Guard yourself as the fight against cyber crime intensifies
It’s no surprise that South Africa, like many countries, is facing a rise in cyber security threats, with the country going as far as implementing a new law to bring the country up to international standards for fighting cyber crime.
Ransomware has also grown in profile and impact within South African organisations, with these types of crimes having evolved far beyond their origins, particularly as the country is as connected as its counterparts elsewhere – and just as vulnerable to nationality agnostic attacks.
The cyber criminals behind these increasing attacks are introducing new threats and tactics to extract valuable data and millions in ransoms from prominent sectors, highlighting the ongoing importance for cyber security due diligence.
On a global scale, McAfee Enterprise’s latest Advanced Threat Research Report, which examines cyber criminal activity related to ransomware and cloud threats in the second quarter of this year, saw a surge in publicly reported incidents in the government (64%) and entertainment (60%) sectors.
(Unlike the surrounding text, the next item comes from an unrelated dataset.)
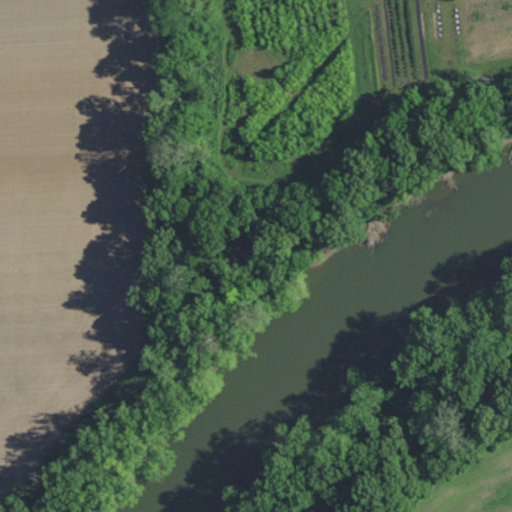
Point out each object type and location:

The report also reveals 73% of ransomware detections were specifically attributed to the REvil and DarkSide ransomware groups, both targeting large, high-revenue organisations.
What is driving the increase in cyber attacks?
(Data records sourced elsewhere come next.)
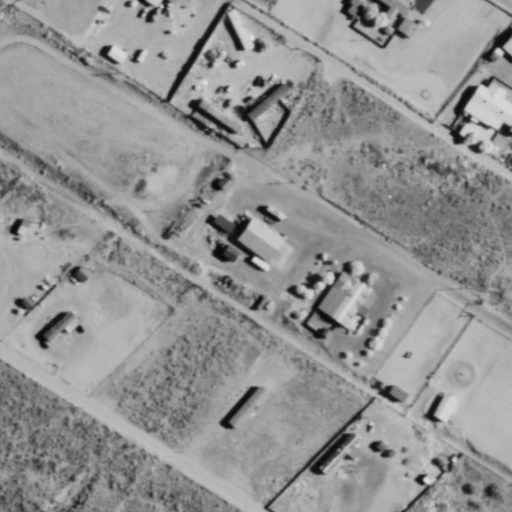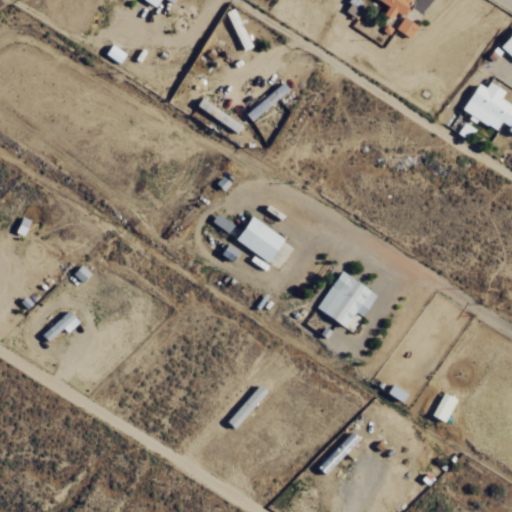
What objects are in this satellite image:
building: (154, 1)
building: (352, 7)
building: (393, 7)
road: (494, 11)
building: (404, 27)
building: (236, 28)
building: (507, 44)
building: (112, 53)
building: (264, 101)
building: (487, 107)
building: (216, 115)
building: (463, 130)
building: (220, 222)
building: (256, 239)
building: (79, 273)
road: (465, 296)
building: (342, 298)
building: (58, 325)
building: (243, 406)
building: (441, 406)
road: (131, 429)
building: (347, 446)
There are two key motivations that are attributed to cyber criminal activity – financial and political. It is for these reasons that cyber crime, such as ransomware attacks, are not only increasing but are also becoming more high profile.
On a financial front, more companies have been willing to pay higher ransoms to get their data back. Ransoms of tens of millions of dollars are still less than the business cost of not being able to offer the services promised to their customers, and as a result, the asking price in ransoms from cyber criminals has gone up, making high-revenue organisations ideal targets.
Rising political tensions combined with financial motivations are one of many reasons cyber criminals target governments. In this instance, data tends to be more sensitive given the nature of the industries that are being targeted, such as schools, hospitals and other critical infrastructure across the nation. In fact, McAfee Enterprise’s Advanced Threat Report reveals that the financial services sector was targeted in 50% of the top 10 cloud incidents, including in the United States, Singapore, Chine, France, Canada and Australia.
As more people than ever are using IOT, cyber criminals have more targets to prey on. Combine this with the ‘working from home’ boom throughout 2020-2021 and cyber criminals were presented with an ideal environment ripe for the picking, helping to fuel the ongoing increase in attacks.
Fighting global threats, locally
“Global connectivity has meant that, more than ever before, South Africa is a part of the global village – and while that certainly comes with myriad benefits, it also comes with the need for an increased focus on cyber security for the state, enterprises and home users too,” says Carlo Bolzonello, country manager for McAfee in South Africa.
“The tendency, unfortunately, is to focus too much attention on the origin of a threat or an attack, rather than on its economic impact, how that can be reduced, and being sure of a return on investment in cyber defences,” he adds.
While there is a pro-cyber security mentality at a national level to combat the increase in ransomware attacks, there is still a lot of work to be done at an organisational level. Key initiatives organisations can embrace include:
- Introducing technical safeguards: Technical safeguards will aid in protecting your organisation from cyber attacks. Whether this is through proper authentication processes or introduction of access controls, up-to-date technical safeguards will protect an organisation’s private data. Organisations should also consider taking an extended detection and response (XDR) technical solution approach, which allows for the automation of collecting and correlating data across multiple security touch points.
- Reiterating best practices: Ongoing training and reminders at an employee level will aid in the reduction of any unauthorised access to your organisation's private data. Equipping employees with the basics in malware/ransomware and the various physical safeguards will empower them to identify any malicious behaviour and the steps needed to flag this with the relevant parties.
The agility, creativity and relentlessness of cyber criminals and their activity is not to be underestimated. Cyber threats are growing each day with organisations of all sizes succumbing to attacks that result in the loss of data and sometimes even millions or even billions of rands.